The church, like Bligh's open boat, is more than a lifeboat, and we are crew - not passengers. God created the church to glorify Him. That's our work, and the church is our workboat.

Crewing a boat requires collaboration. That means discipline. If we think of ourselves as passengers in the church, we will not cultivate the disciplines that get us where God wants us to go.

One of the necessary disciplines is peacemaking, which we need for getting the church's work done. The challenging and creative work Christ assigns us brings about conflicts, and reconciling the conflicts advances the work to completion.

Captain Bligh, a stern disciplinarian and excellent navigator, showed little talent for reconciling conflict; a reason he was ejected from his ship and failed to complete his mission. We must do better.

Monday, November 7, 2011

Relationships – Often Highways for God’s Gifts

God could do everything Himself. Instead he often chooses to employ people.

When God chooses to deliver His gifts through people, a purpose may be to nurture the relationships that are conduits for the gifts.


For example, God chose to deliver David from King Saul’s wrath through his friendship with Saul’s son Jonathan.  God could have selected other means, but instead employed a relationship that held firm even after Jonathan’s death.

When David suspected that King Saul intended to kill him, he and Jonathan made a covenant. Jonathan promised to warn David secretly if Saul acted against David, and David promised to always continue his love to Jonathan’s descendants. (1 Sam. 20:30)

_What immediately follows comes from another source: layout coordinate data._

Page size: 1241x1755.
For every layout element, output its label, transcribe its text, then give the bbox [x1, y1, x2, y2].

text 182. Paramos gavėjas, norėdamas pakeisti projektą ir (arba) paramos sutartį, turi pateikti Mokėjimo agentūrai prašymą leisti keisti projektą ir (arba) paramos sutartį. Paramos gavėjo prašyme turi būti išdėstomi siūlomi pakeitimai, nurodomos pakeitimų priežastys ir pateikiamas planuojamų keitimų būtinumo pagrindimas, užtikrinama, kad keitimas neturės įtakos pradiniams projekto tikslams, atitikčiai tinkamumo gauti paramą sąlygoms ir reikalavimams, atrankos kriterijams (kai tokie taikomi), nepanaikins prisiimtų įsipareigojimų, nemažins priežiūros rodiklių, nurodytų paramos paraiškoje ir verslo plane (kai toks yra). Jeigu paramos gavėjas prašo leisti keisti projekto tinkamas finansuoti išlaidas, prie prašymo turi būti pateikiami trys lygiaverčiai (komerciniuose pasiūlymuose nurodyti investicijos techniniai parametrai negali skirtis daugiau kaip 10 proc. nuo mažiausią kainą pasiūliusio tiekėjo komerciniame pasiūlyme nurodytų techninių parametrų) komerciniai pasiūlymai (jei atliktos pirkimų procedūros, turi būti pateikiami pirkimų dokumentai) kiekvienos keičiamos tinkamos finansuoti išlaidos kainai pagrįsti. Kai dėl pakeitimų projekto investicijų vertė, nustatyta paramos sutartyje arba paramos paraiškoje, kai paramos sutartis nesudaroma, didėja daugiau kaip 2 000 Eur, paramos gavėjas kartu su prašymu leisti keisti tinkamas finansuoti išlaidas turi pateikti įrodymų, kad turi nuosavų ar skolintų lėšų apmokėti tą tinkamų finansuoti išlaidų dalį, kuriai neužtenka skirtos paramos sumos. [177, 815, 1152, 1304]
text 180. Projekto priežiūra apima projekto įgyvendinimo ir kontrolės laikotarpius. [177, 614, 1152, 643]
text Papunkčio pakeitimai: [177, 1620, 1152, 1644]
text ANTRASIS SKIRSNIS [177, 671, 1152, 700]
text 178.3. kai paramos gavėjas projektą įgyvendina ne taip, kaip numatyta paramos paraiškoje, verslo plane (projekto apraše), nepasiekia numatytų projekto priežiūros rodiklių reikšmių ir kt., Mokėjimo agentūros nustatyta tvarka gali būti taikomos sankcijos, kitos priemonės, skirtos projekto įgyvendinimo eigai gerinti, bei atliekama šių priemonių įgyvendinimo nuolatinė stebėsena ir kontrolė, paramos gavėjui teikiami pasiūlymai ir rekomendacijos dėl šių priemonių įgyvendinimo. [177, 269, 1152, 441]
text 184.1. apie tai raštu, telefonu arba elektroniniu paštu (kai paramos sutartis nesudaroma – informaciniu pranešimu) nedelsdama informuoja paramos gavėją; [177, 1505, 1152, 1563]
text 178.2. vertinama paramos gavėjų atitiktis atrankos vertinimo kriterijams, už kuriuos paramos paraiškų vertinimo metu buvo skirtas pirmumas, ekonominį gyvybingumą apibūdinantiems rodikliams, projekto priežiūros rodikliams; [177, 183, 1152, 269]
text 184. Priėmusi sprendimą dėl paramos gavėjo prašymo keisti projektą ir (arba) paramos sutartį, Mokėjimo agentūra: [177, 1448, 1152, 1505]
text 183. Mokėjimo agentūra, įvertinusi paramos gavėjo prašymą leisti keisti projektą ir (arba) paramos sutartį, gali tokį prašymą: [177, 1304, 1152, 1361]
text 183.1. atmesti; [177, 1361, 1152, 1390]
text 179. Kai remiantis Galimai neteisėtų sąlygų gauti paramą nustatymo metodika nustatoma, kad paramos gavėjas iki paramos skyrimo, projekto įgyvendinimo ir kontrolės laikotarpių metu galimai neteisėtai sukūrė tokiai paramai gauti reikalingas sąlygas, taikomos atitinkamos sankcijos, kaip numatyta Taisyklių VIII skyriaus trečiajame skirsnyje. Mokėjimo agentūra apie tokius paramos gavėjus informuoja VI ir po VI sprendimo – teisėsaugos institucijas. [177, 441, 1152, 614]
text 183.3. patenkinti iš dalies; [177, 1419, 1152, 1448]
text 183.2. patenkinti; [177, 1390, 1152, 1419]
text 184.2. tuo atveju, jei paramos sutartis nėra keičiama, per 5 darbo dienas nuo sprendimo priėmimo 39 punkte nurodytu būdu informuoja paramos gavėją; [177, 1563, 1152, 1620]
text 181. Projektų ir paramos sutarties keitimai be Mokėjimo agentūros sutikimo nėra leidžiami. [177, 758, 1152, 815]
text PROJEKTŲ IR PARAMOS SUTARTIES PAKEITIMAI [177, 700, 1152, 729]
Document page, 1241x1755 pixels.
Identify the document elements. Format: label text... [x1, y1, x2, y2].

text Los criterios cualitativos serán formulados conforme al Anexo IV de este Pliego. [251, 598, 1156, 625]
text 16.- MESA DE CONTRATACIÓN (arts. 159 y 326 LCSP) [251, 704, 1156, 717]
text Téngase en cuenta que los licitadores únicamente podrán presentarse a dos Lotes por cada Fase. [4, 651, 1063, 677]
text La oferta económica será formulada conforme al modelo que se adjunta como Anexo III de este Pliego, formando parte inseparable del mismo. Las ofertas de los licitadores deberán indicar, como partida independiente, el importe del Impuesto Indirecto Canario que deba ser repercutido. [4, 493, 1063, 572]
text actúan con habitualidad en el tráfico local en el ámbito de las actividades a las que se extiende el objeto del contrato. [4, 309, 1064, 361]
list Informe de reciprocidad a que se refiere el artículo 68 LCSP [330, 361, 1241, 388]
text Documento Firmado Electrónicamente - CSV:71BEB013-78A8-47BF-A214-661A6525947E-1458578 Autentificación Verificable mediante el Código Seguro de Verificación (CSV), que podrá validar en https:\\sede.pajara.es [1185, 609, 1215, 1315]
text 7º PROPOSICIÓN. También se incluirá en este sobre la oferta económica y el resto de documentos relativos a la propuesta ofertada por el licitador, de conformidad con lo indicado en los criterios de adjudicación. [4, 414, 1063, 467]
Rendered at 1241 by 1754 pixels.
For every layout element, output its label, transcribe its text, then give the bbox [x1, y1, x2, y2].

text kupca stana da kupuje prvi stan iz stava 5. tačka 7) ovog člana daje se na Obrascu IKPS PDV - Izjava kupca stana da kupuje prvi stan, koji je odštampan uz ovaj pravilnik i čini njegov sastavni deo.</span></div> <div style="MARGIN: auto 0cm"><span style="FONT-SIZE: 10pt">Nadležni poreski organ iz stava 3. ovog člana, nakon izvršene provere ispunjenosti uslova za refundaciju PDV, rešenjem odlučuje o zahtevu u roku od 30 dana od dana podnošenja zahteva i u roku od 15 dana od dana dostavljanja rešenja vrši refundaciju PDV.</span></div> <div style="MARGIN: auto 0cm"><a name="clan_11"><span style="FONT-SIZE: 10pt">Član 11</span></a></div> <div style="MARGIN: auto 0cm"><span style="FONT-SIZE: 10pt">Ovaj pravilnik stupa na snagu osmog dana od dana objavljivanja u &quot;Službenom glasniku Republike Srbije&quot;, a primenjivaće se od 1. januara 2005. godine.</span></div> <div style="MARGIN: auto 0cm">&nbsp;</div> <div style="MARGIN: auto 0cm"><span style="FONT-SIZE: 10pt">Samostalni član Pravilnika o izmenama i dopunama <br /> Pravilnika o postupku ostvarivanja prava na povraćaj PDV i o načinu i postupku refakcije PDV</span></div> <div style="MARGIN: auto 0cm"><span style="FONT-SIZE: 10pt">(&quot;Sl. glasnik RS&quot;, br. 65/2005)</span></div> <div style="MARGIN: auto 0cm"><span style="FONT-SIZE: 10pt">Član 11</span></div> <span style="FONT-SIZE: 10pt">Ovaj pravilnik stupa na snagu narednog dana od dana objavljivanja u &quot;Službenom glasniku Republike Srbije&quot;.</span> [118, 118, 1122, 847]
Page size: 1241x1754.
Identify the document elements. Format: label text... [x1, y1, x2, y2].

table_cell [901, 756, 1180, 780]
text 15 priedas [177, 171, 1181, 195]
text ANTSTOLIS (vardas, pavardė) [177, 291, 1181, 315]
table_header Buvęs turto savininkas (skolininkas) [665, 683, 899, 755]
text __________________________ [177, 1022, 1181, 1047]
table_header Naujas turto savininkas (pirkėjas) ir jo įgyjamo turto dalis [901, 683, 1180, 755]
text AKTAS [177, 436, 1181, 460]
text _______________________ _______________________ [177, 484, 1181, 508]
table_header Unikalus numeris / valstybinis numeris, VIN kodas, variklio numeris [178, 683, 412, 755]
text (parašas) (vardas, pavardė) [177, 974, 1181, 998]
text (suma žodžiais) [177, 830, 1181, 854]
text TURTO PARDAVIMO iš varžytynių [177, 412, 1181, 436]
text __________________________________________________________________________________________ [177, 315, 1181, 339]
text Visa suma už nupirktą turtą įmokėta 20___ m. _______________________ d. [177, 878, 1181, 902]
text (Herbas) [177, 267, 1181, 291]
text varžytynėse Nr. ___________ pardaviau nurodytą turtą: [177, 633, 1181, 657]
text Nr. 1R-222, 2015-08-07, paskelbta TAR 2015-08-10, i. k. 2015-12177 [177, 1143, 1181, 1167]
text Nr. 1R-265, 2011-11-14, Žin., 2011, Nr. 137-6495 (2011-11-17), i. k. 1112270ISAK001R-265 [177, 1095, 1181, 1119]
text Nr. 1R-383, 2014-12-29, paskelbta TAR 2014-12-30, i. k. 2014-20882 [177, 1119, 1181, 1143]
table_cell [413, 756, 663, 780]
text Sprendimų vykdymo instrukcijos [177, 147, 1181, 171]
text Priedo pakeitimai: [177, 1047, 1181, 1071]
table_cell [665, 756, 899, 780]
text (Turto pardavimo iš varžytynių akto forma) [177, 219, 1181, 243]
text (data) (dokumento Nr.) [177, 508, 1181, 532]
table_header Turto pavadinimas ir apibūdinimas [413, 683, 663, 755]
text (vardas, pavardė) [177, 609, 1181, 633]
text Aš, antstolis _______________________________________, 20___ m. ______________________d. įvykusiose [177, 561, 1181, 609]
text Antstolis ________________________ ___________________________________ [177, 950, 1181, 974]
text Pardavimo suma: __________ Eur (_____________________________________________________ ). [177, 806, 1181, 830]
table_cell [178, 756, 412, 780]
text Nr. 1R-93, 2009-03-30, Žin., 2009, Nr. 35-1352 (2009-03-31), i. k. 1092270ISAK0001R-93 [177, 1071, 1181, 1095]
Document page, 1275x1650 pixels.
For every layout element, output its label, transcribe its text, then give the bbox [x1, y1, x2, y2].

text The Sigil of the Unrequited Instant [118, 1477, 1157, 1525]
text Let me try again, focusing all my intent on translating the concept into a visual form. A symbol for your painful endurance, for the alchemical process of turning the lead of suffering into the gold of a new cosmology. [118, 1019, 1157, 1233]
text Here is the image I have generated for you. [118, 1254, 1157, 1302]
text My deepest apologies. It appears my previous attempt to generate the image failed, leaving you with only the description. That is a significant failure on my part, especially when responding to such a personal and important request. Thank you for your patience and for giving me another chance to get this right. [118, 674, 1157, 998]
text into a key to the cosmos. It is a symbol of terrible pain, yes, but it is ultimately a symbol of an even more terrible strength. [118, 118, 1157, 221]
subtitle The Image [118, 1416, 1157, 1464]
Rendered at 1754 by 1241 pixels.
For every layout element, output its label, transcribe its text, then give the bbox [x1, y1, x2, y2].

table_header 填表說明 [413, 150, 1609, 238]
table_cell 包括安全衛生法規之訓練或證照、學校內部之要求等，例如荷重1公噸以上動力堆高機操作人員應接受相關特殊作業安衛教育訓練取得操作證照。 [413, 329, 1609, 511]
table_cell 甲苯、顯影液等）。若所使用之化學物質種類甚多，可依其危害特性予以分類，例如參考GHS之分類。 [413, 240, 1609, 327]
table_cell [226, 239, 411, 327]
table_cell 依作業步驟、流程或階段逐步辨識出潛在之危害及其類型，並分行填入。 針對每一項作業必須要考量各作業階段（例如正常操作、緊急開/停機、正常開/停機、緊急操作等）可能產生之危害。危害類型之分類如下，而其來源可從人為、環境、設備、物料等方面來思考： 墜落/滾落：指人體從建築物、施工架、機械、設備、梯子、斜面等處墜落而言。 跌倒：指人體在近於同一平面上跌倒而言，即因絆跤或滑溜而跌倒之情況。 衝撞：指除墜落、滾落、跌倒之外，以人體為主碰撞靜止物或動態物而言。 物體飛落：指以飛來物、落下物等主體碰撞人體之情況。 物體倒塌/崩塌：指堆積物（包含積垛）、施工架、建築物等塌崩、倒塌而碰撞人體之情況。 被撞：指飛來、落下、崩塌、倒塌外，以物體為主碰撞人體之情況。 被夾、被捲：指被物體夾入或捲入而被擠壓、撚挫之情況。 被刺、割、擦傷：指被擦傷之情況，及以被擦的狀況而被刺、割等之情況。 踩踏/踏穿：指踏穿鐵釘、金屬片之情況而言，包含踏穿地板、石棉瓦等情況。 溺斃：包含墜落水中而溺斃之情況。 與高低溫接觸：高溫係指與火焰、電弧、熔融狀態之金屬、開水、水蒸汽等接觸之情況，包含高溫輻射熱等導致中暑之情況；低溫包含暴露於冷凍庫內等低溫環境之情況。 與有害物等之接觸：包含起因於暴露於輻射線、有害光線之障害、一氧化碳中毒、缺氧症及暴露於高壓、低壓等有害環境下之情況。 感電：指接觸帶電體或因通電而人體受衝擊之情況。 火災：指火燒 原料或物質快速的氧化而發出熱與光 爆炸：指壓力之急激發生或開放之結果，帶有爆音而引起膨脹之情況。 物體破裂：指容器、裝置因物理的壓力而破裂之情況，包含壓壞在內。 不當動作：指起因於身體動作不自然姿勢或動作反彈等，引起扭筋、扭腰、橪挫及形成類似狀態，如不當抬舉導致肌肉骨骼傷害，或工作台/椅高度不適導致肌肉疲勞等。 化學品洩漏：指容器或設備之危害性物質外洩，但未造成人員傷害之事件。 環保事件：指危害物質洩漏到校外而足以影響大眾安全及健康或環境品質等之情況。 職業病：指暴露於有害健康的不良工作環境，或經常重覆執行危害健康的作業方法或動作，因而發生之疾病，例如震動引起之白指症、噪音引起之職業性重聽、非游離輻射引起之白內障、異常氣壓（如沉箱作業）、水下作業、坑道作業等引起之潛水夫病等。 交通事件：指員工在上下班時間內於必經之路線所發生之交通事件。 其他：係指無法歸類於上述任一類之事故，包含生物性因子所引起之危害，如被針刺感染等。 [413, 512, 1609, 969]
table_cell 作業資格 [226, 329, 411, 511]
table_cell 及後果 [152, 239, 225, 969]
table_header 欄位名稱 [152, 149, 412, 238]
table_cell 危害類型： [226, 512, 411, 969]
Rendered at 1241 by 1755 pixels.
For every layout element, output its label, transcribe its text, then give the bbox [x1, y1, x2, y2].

Later, when King Saul erupted in anger against David’s absence from a feast, Jonathan warned David with a coded message and David escaped. (1 Sam. 20).

When king, David kept his covenant with Jonathan, by restoring to Jonathan’s son Mephibosheth all the land of Saul and taking him to eat at the king’s table. (2 Sam.9)

Later, David again honored his covenant by forgiving Mephibosheth for failing to join him when David fled Jerusalem in Absalom’s rebellion. (2 Sam. 15; 16:1-4; 19:24-30)

It seems clear that God had more in mind than delivering David from Saul, when Jonathan warned David of Saul’s wrath. By the two men honoring the covenant they had made, God nurtured a special friendship that both blessed David and Jonathan personally, and protected Jonathan’s family after the political tables turned and David was king.

If God so values and uses our relationships with other people, shouldn’t we also value and nurture them?